(Coordinate annotation records)
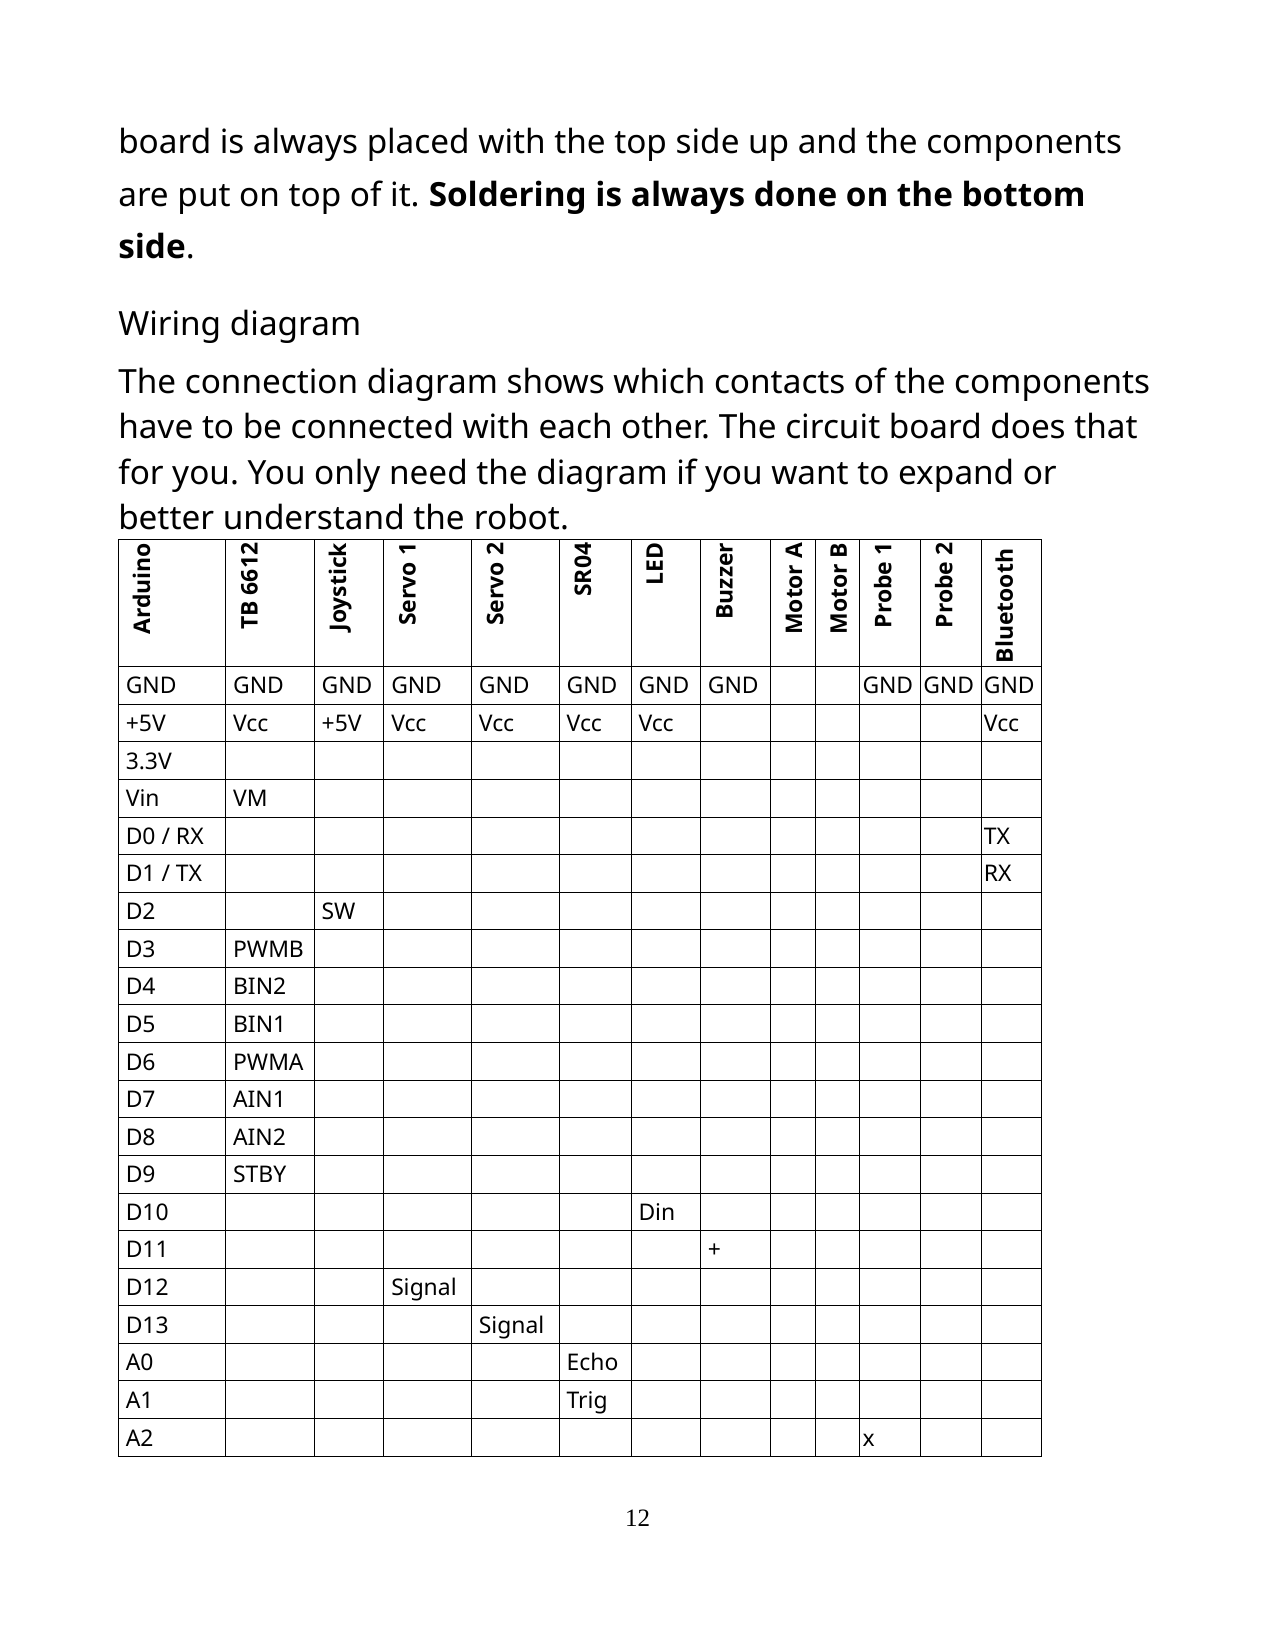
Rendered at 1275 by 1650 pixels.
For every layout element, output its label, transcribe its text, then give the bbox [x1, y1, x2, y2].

table_cell [226, 1344, 314, 1380]
table_cell [632, 1381, 700, 1418]
table_cell [315, 818, 383, 854]
table_cell Vin [119, 780, 225, 816]
table_header Probe 1 [860, 540, 920, 666]
table_cell [816, 1269, 859, 1305]
table_cell [384, 1043, 471, 1079]
table_cell [560, 1306, 631, 1343]
table_cell [982, 1005, 1041, 1042]
table_cell [226, 1381, 314, 1418]
table_cell [816, 705, 859, 741]
table_cell [315, 968, 383, 1004]
table_cell [860, 1043, 920, 1079]
table_header Probe 2 [921, 540, 981, 666]
table_cell [472, 1344, 559, 1380]
table_cell [982, 893, 1041, 929]
table_cell D12 [119, 1269, 225, 1305]
table_cell [860, 968, 920, 1004]
table_cell GND [982, 667, 1041, 703]
table_cell [860, 893, 920, 929]
table_cell [816, 1381, 859, 1418]
table_cell [632, 1043, 700, 1079]
table_cell [384, 1231, 471, 1268]
table_cell [632, 930, 700, 967]
table_cell [701, 780, 770, 816]
table_cell [921, 1081, 981, 1117]
table_cell [771, 742, 815, 779]
table_cell [315, 1344, 383, 1380]
table_cell [384, 818, 471, 854]
table_cell [315, 1269, 383, 1305]
table_cell [472, 968, 559, 1004]
text board is always placed with the top side up and the components are put on top of it. Soldering is always done on the bottom side. [118, 118, 1157, 268]
table_cell [315, 1231, 383, 1268]
table_cell RX [982, 855, 1041, 892]
table_cell GND [860, 667, 920, 703]
table_cell [982, 1419, 1041, 1456]
table_cell [860, 1306, 920, 1343]
table_cell [315, 1306, 383, 1343]
table_cell [226, 742, 314, 779]
table_cell [701, 705, 770, 741]
table_cell [982, 1381, 1041, 1418]
table_header Motor B [816, 540, 859, 666]
table_cell [771, 1081, 815, 1117]
table_cell BIN1 [226, 1005, 314, 1042]
table_cell [921, 1194, 981, 1230]
table_cell [632, 1306, 700, 1343]
table_cell Din [632, 1194, 700, 1230]
table_cell [226, 1194, 314, 1230]
table_cell [771, 1306, 815, 1343]
table_cell [472, 1081, 559, 1117]
table_cell [982, 1344, 1041, 1380]
table_cell PWMA [226, 1043, 314, 1079]
table_cell GND [119, 667, 225, 703]
table_cell [982, 742, 1041, 779]
table_cell TX [982, 818, 1041, 854]
table_cell [701, 968, 770, 1004]
table_cell [560, 1081, 631, 1117]
table_cell PWMB [226, 930, 314, 967]
table_cell D2 [119, 893, 225, 929]
table_cell 3.3V [119, 742, 225, 779]
table_cell D6 [119, 1043, 225, 1079]
table_cell [701, 1118, 770, 1155]
table_cell D13 [119, 1306, 225, 1343]
table_cell [982, 1306, 1041, 1343]
table_cell D10 [119, 1194, 225, 1230]
table_cell [701, 1269, 770, 1305]
table_cell [560, 742, 631, 779]
table_cell GND [472, 667, 559, 703]
table_cell [472, 1156, 559, 1192]
table_cell [384, 780, 471, 816]
table_cell D7 [119, 1081, 225, 1117]
table_cell GND [560, 667, 631, 703]
table_cell [560, 968, 631, 1004]
table_cell [632, 1419, 700, 1456]
table_cell [921, 1005, 981, 1042]
table_cell [226, 1419, 314, 1456]
table_cell [860, 930, 920, 967]
table_cell [632, 1231, 700, 1268]
table_cell [560, 780, 631, 816]
table_cell D11 [119, 1231, 225, 1268]
table_cell [921, 780, 981, 816]
table_cell [771, 818, 815, 854]
table_cell D9 [119, 1156, 225, 1192]
table_cell [384, 1194, 471, 1230]
table_cell [860, 818, 920, 854]
table_cell [472, 818, 559, 854]
table_cell +5V [119, 705, 225, 741]
table_header Servo 2 [472, 540, 559, 666]
table_cell x [860, 1419, 920, 1456]
table_cell [472, 1231, 559, 1268]
table_cell [472, 930, 559, 967]
table_cell [701, 818, 770, 854]
table_cell [632, 855, 700, 892]
table_cell [701, 1306, 770, 1343]
table_cell Vcc [472, 705, 559, 741]
table_cell [632, 1269, 700, 1305]
table_cell [632, 893, 700, 929]
table_cell [384, 930, 471, 967]
table_cell [560, 1118, 631, 1155]
table_cell [860, 1118, 920, 1155]
table_cell [632, 1081, 700, 1117]
table_cell A1 [119, 1381, 225, 1418]
table_cell D3 [119, 930, 225, 967]
table_cell [632, 1344, 700, 1380]
table_cell D0 / RX [119, 818, 225, 854]
table_cell [816, 1194, 859, 1230]
table_cell [560, 930, 631, 967]
table_cell [701, 930, 770, 967]
table_cell Vcc [384, 705, 471, 741]
table_cell [860, 1269, 920, 1305]
table_cell [560, 1194, 631, 1230]
table_cell [982, 1231, 1041, 1268]
table_cell GND [226, 667, 314, 703]
table_cell [982, 1156, 1041, 1192]
table_cell [982, 1043, 1041, 1079]
table_cell Vcc [226, 705, 314, 741]
table_cell [816, 1118, 859, 1155]
table_cell [771, 1231, 815, 1268]
table_cell [560, 1231, 631, 1268]
table_cell [771, 1194, 815, 1230]
table_cell [860, 1381, 920, 1418]
table_cell [860, 1156, 920, 1192]
table_header LED [632, 540, 700, 666]
table_cell [816, 1344, 859, 1380]
table_cell [632, 780, 700, 816]
table_cell [771, 1419, 815, 1456]
table_cell [921, 1344, 981, 1380]
table_cell [315, 1419, 383, 1456]
table_cell [771, 855, 815, 892]
table_cell [632, 818, 700, 854]
table_cell [701, 893, 770, 929]
table_cell [860, 742, 920, 779]
table_cell [982, 968, 1041, 1004]
table_cell [384, 1005, 471, 1042]
table_cell [771, 1269, 815, 1305]
table_cell +5V [315, 705, 383, 741]
table_cell [560, 1156, 631, 1192]
table_cell [632, 1156, 700, 1192]
table_cell + [701, 1231, 770, 1268]
table_cell [632, 968, 700, 1004]
table_cell AIN2 [226, 1118, 314, 1155]
table_cell [816, 930, 859, 967]
table_cell [560, 855, 631, 892]
table_cell D8 [119, 1118, 225, 1155]
table_cell [315, 1043, 383, 1079]
table_cell [982, 1118, 1041, 1155]
table_cell [816, 968, 859, 1004]
table_cell A2 [119, 1419, 225, 1456]
table_cell SW [315, 893, 383, 929]
table_cell [982, 930, 1041, 967]
table_cell [472, 780, 559, 816]
table_cell [472, 742, 559, 779]
table_cell [472, 1194, 559, 1230]
table_cell VM [226, 780, 314, 816]
table_cell [384, 1081, 471, 1117]
table_cell [632, 1118, 700, 1155]
table_cell [816, 818, 859, 854]
table_header Joystick [315, 540, 383, 666]
table_cell [921, 1306, 981, 1343]
table_cell AIN1 [226, 1081, 314, 1117]
table_cell [771, 667, 815, 703]
table_cell [472, 893, 559, 929]
table_cell [771, 968, 815, 1004]
table_cell [560, 818, 631, 854]
table_cell [384, 1344, 471, 1380]
table_cell [315, 1156, 383, 1192]
table_cell [921, 1231, 981, 1268]
table_cell GND [921, 667, 981, 703]
table_cell [701, 1194, 770, 1230]
table_cell [860, 705, 920, 741]
table_header Servo 1 [384, 540, 471, 666]
table_cell [921, 930, 981, 967]
table_cell [921, 968, 981, 1004]
table_cell [816, 1306, 859, 1343]
table_cell [921, 893, 981, 929]
table_cell [921, 705, 981, 741]
table_cell [226, 1269, 314, 1305]
table_cell [771, 893, 815, 929]
table_cell [315, 1118, 383, 1155]
table_cell Signal [384, 1269, 471, 1305]
table_cell [701, 1081, 770, 1117]
table_header Bluetooth [982, 540, 1041, 666]
table_cell [472, 1269, 559, 1305]
table_cell [921, 855, 981, 892]
table_cell [226, 855, 314, 892]
table_header Motor A [771, 540, 815, 666]
table_cell [816, 1005, 859, 1042]
table_cell [472, 1118, 559, 1155]
table_cell [472, 1005, 559, 1042]
table_cell Vcc [982, 705, 1041, 741]
table_cell [701, 1419, 770, 1456]
table_cell GND [632, 667, 700, 703]
table_cell [472, 855, 559, 892]
table_cell [560, 1419, 631, 1456]
table_cell [771, 1005, 815, 1042]
table_cell [701, 1005, 770, 1042]
table_cell [384, 1419, 471, 1456]
table_cell [315, 930, 383, 967]
table_header Buzzer [701, 540, 770, 666]
table_cell [771, 1156, 815, 1192]
table_cell [226, 893, 314, 929]
table_cell [860, 780, 920, 816]
table_cell [860, 1005, 920, 1042]
table_cell [701, 742, 770, 779]
table_cell [982, 1269, 1041, 1305]
table_cell [860, 855, 920, 892]
table_cell [771, 780, 815, 816]
table_cell Echo [560, 1344, 631, 1380]
table_cell Trig [560, 1381, 631, 1418]
table_cell GND [384, 667, 471, 703]
table_cell [632, 1005, 700, 1042]
table_cell [921, 1156, 981, 1192]
table_cell [384, 855, 471, 892]
table_cell [771, 1118, 815, 1155]
table_cell [472, 1043, 559, 1079]
table_cell [384, 1306, 471, 1343]
table_cell [816, 1081, 859, 1117]
table_cell [384, 742, 471, 779]
table_cell [226, 1306, 314, 1343]
table_cell [472, 1419, 559, 1456]
table_cell A0 [119, 1344, 225, 1380]
table_cell [816, 893, 859, 929]
table_cell [560, 893, 631, 929]
table_header Arduino [119, 540, 225, 666]
table_cell Vcc [560, 705, 631, 741]
table_cell [816, 780, 859, 816]
table_cell [701, 1043, 770, 1079]
table_cell D5 [119, 1005, 225, 1042]
table_cell [860, 1081, 920, 1117]
table_cell Signal [472, 1306, 559, 1343]
table_cell [771, 1344, 815, 1380]
table_cell STBY [226, 1156, 314, 1192]
table_cell [982, 1081, 1041, 1117]
table_cell D4 [119, 968, 225, 1004]
table_cell [384, 1156, 471, 1192]
table_cell [771, 1381, 815, 1418]
table_cell [384, 893, 471, 929]
table_cell Vcc [632, 705, 700, 741]
table_cell [921, 1043, 981, 1079]
table_cell [771, 1043, 815, 1079]
table_cell [816, 742, 859, 779]
table_cell [315, 1081, 383, 1117]
table_cell [921, 1118, 981, 1155]
table_cell [701, 1381, 770, 1418]
table_cell [315, 1194, 383, 1230]
table_cell [921, 1269, 981, 1305]
table_cell [816, 855, 859, 892]
table_cell [860, 1231, 920, 1268]
table_header TB 6612 [226, 540, 314, 666]
table_cell [816, 1156, 859, 1192]
table_cell [315, 1381, 383, 1418]
table_header SR04 [560, 540, 631, 666]
table_cell [860, 1194, 920, 1230]
table_cell [560, 1043, 631, 1079]
table_cell [315, 855, 383, 892]
table_cell [226, 1231, 314, 1268]
text The connection diagram shows which contacts of the components have to be connected with each other. The circuit board does that for you. You only need the diagram if you want to expand or better understand the robot. [118, 358, 1157, 539]
table_cell [982, 780, 1041, 816]
table_cell [816, 667, 859, 703]
table_cell [560, 1005, 631, 1042]
table_cell [384, 1381, 471, 1418]
table_cell [982, 1194, 1041, 1230]
table_cell [315, 1005, 383, 1042]
table_cell [816, 1043, 859, 1079]
table_cell [921, 1419, 981, 1456]
subtitle Wiring diagram [118, 300, 1157, 345]
table_cell GND [315, 667, 383, 703]
table_cell [701, 1344, 770, 1380]
table_cell [921, 818, 981, 854]
table_cell [632, 742, 700, 779]
table_cell [315, 742, 383, 779]
table_cell BIN2 [226, 968, 314, 1004]
table_cell [384, 968, 471, 1004]
table_cell [701, 855, 770, 892]
table_cell [315, 780, 383, 816]
table_cell [771, 930, 815, 967]
table_cell [771, 705, 815, 741]
table_cell [384, 1118, 471, 1155]
table_cell [816, 1419, 859, 1456]
table_cell [860, 1344, 920, 1380]
table_cell [701, 1156, 770, 1192]
table_cell [472, 1381, 559, 1418]
table_cell D1 / TX [119, 855, 225, 892]
table_cell GND [701, 667, 770, 703]
table_cell [560, 1269, 631, 1305]
table_cell [921, 1381, 981, 1418]
table_cell [226, 818, 314, 854]
table_cell [816, 1231, 859, 1268]
table_cell [921, 742, 981, 779]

=== Exercise task ===
Transcribe the records word for word from their start down through the line containing "For every layout", with both ends included. Leave the pictures out.

=== Response for this exercise ===
Rendered at 1275 by 1650 pixels.
For every layout element, output its label, transcribe its text, then give the bbox [x1, y1, x2, y2].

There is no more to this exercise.